Mahasiswa UB Diduga Jadi Penggalang Dana untuk ISIS, Ini Respons Wali Kota Malang Sutiaji - Tugujatim.id

Mahasiswa UB Diduga Jadi Penggalang Dana untuk ISIS, Ini Respons Wali Kota Malang Sutiaji

  • Bagikan
Mahasiswa UB. (Foto: M. Sholeh/Tugu Malang)
Wali Kota Malang Sutiaji menanggapi mahasiswa UB diciduk Densus 88. (Foto: M. Sholeh/Tugu Malang)

MALANG, Tugujatim.id – Mahasiswa Universitas Brawijaya (UB) Kota Malang berinisial IA, 22, ditangkap Densus 88 karena diduga terlibat sebagai aktivis teroris ISIS di Indonesia. Mahasiswa UB ini ditangkap di rumah kosnya kawasan Dinoyo, Kota Malang, Selasa (24/05/2022). Tugasnya dalam ISIS berperan sebagai pengumpul dana.

Atas peristiwa penangkapan mahasiswa UB yang aktif di kampus ini, Wali Kota Malang Sutiaji pun angkat bicara.

“Saya sudah berkali-kali saya menyampaikan, pendidikan karakter itu penting. Ketika dikuatkan pendidikan karakternya, maka saya kira tidak ada yang gampang terprovokasi,” kata Sutiaji pada Kamis (26/05/2022).

Dia mengatakan, pengaruh organisasi teroris akan terus ada dan bermunculan jika tak dibentengi. Menurut dia, keberadaan organisasi ini juga sulit dideteksi.

“Caranya untuk menuntaskan itu dengan bagaimana revolusi paradigma pendidikan kita, tidak hanya verbalis,” ujarnya.

Dia melanjutkan, program merdeka belajar itu agar tidak gampang terpengaruh teroris.

“Sekarang dengan adanya merdeka belajar itu, anak diajak dihadapkan pada tantangan nyata. Harus ada supaya dia tidak gampang terpengaruh teroris hingga aliran ekstrem kanan dan kiri,” imbuhnya.

Sutiaji juga mengatakan, pihaknya akan menguatkan komunikasi dengan perguruan tinggi di Kota Malang.

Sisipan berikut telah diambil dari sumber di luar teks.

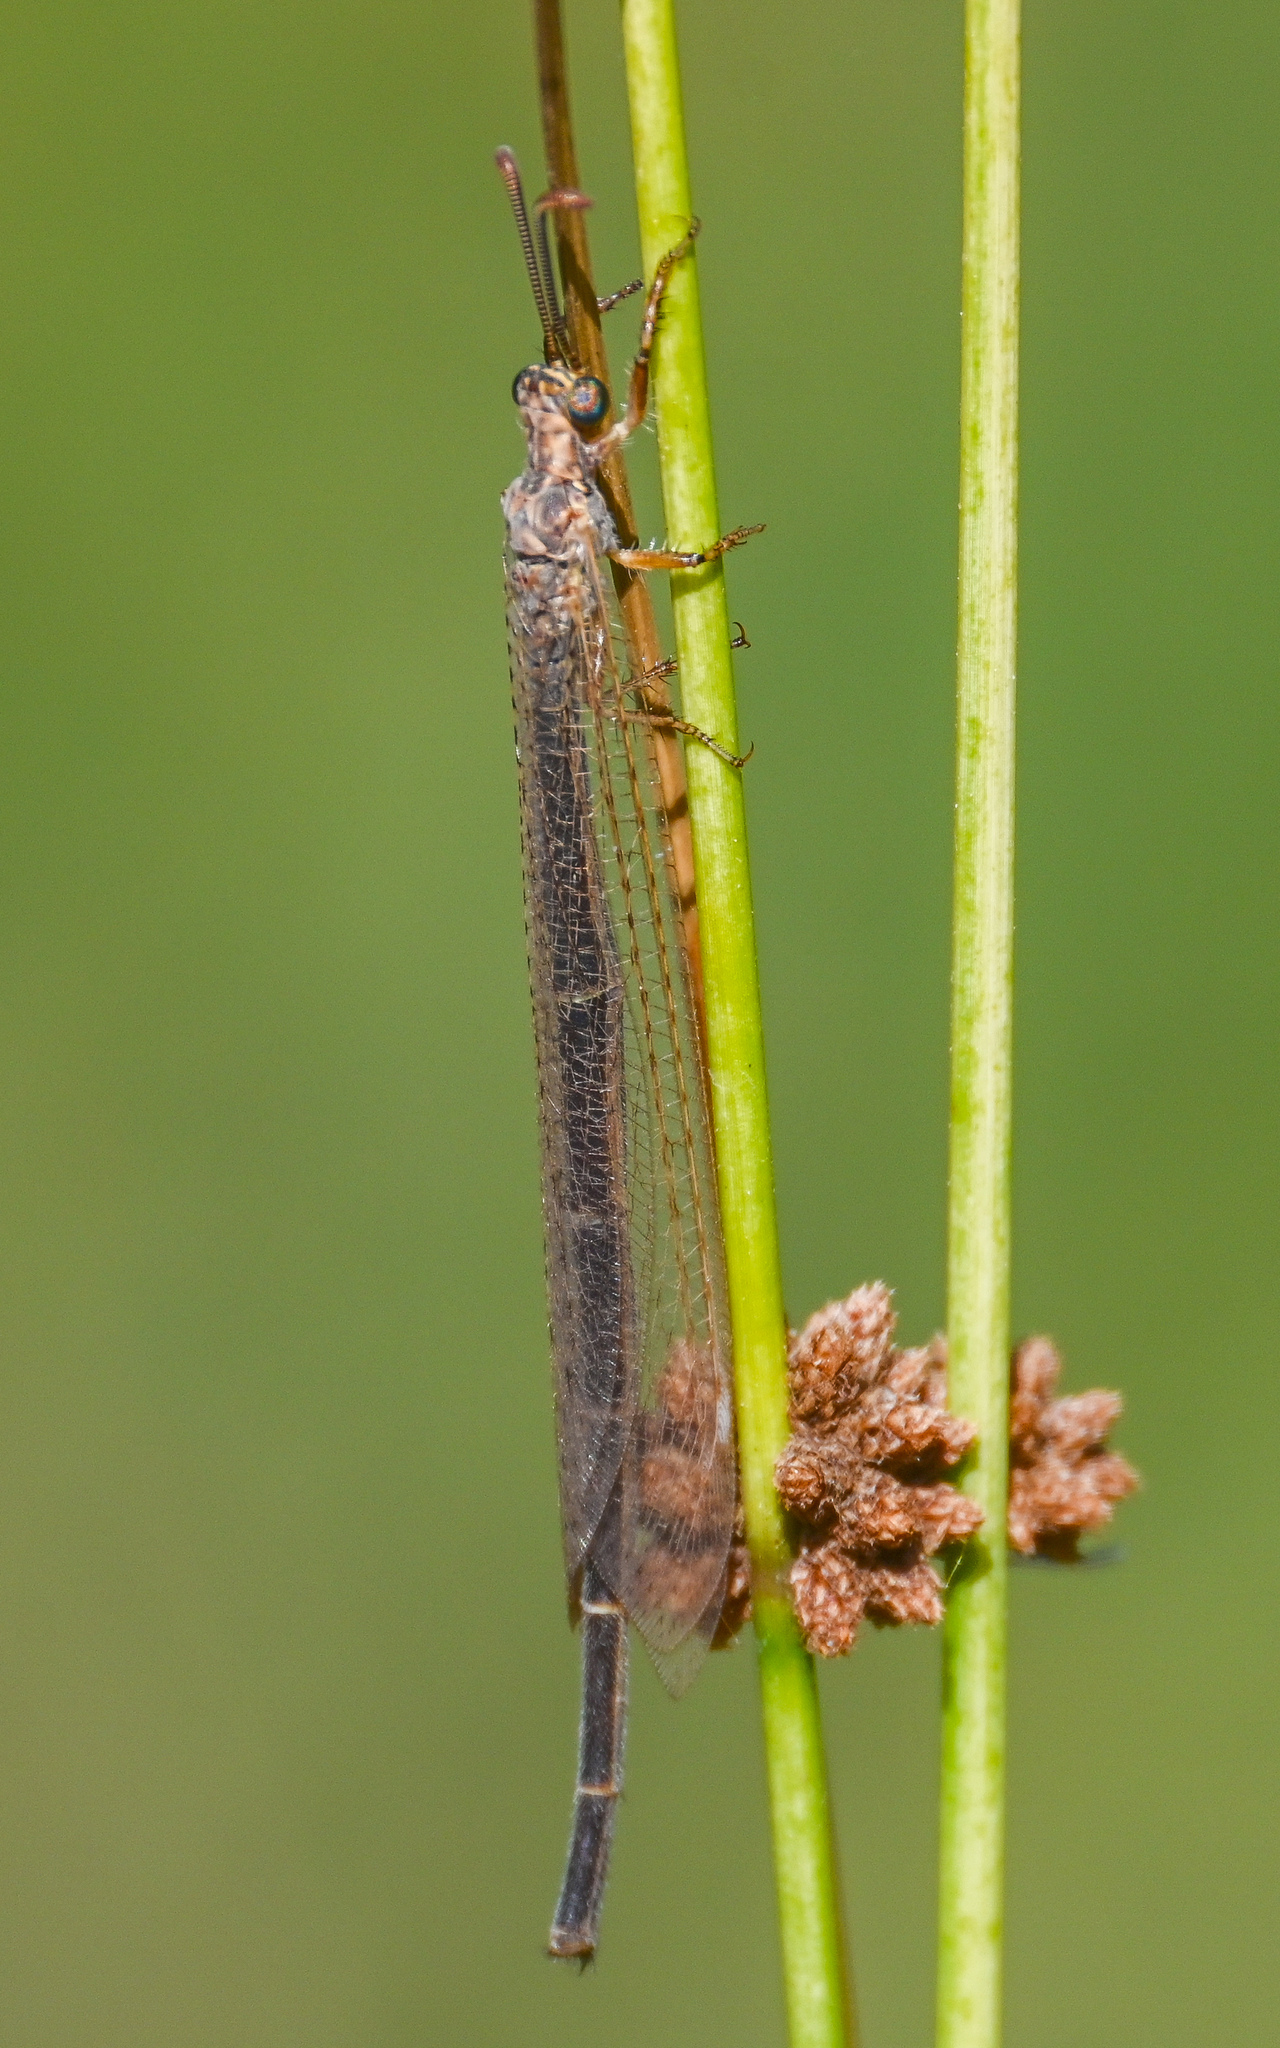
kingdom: Animalia
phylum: Arthropoda
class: Insecta
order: Neuroptera
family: Myrmeleontidae
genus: Creoleon
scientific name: Creoleon plumbeus
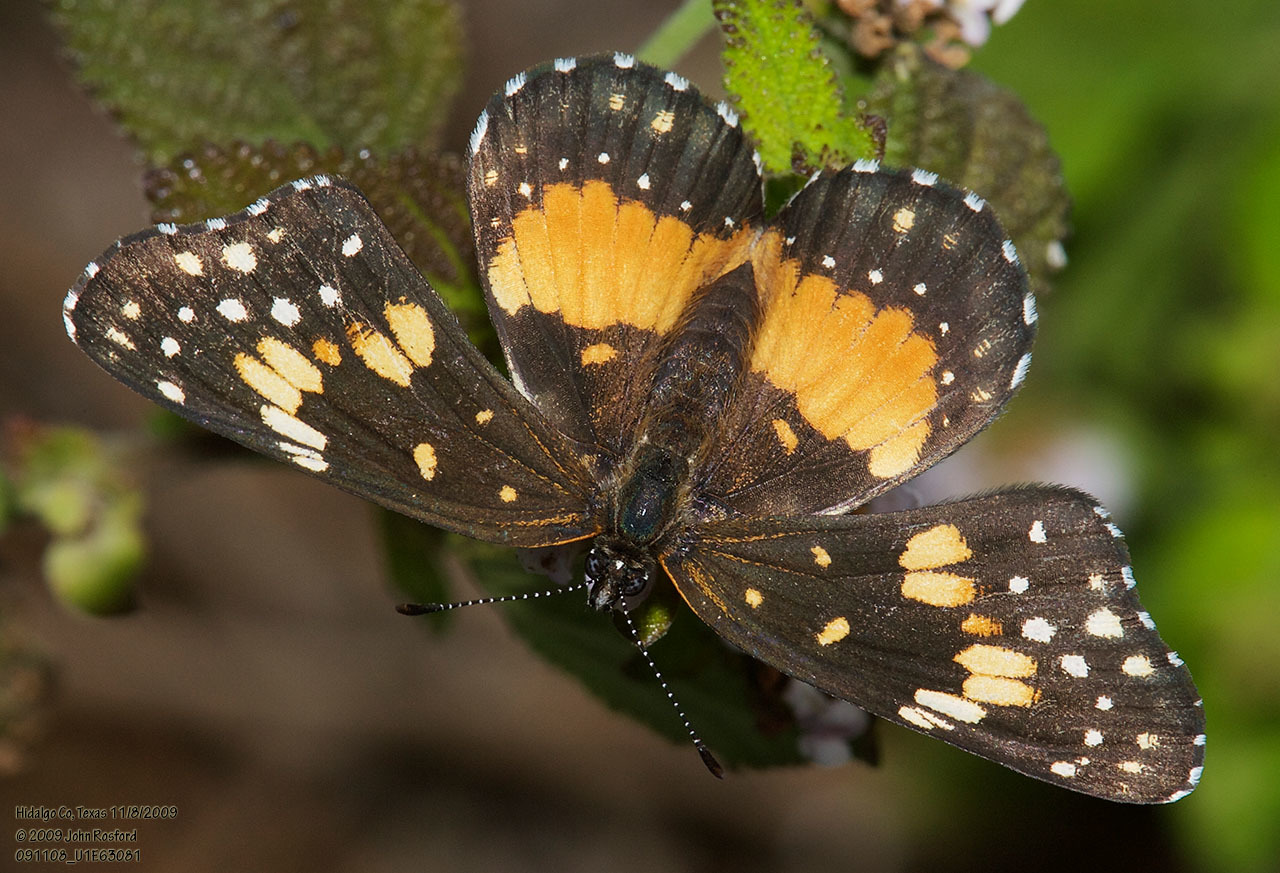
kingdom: Animalia
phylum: Arthropoda
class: Insecta
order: Lepidoptera
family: Nymphalidae
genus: Chlosyne
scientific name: Chlosyne lacinia
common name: Bordered patch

Jadi, koordinasi pencegahan kasus serupa bisa dioptimalkan.

“Beberapa bulan lalu kan sebenarnya sudah dilakukan seminar kerja sama BNPT dengan perguruan tinggi di Malang,” jelasnya.

Istri dari Widayati Sutiaji ini melanjutkan, beberapa kejadian kasus teroris memang terjadi di Kota Malang.

“Artinya, sudah ada tengara kenapa dilakukan di sini. Dulu ISIS deklarasinya di sini. dr Azhari juga tertangkap di Malang, tapi bukan orang Malang. Karena itu harus ada kewaspadaan masyarakat,” imbuhnya.

Dia juga meminta, perangkat RT-RW harus lebih memperkuat pengawasan terhadap warga pendatang. Salah satunya melalui pendataan penghuni rumah kos tiap wilayah.

“Untuk itu saya minta ke waspadaan untuk semuanya. Mulai dari Pak RT, Pak RW, terutama orang tua juga,” tuturnya.

Densus 88 Tangkap Mahasiswa UB, Wakil Rektor: Mahasiswa Kategori Cerdas IPnya di atas 3

Diberitakan sebelumnya, belasan petugas lengkap dengan senjata laras panjang menangkap terduga teroris di  Kota Malang. Para petugas sempat menjaga pintu masuk gang tepatnya di Jalan Dinoyo Permai, Kelurahan Dinoyo, Kecamatan Lowokwaru.

Para petugas melakukan pengamanan sejak dari ujung gang, lalu melakukan penggeledahan barang bukti milik terduga simpatisan teroris di rumah kos itu. Saat penggeledahan warga dilarang melintas.

Makky Trisuwanto, Ketua RW 06 Kelurahan Dinoyo, mengaku kaget saat diminta petugas Densus 88 untuk mengikuti proses penggeledahan itu. Memang, dia dijadikan sebagai saksi penggeledahan dan pengambilan barang bukti.

“Penangkapannya saya tidak tahu kapan tepatnya. Saya saat itu hanya sebagai saksi pengambilan barang bukti saja,” ungkapnya saat ditemui pada Selasa (24/05/2022).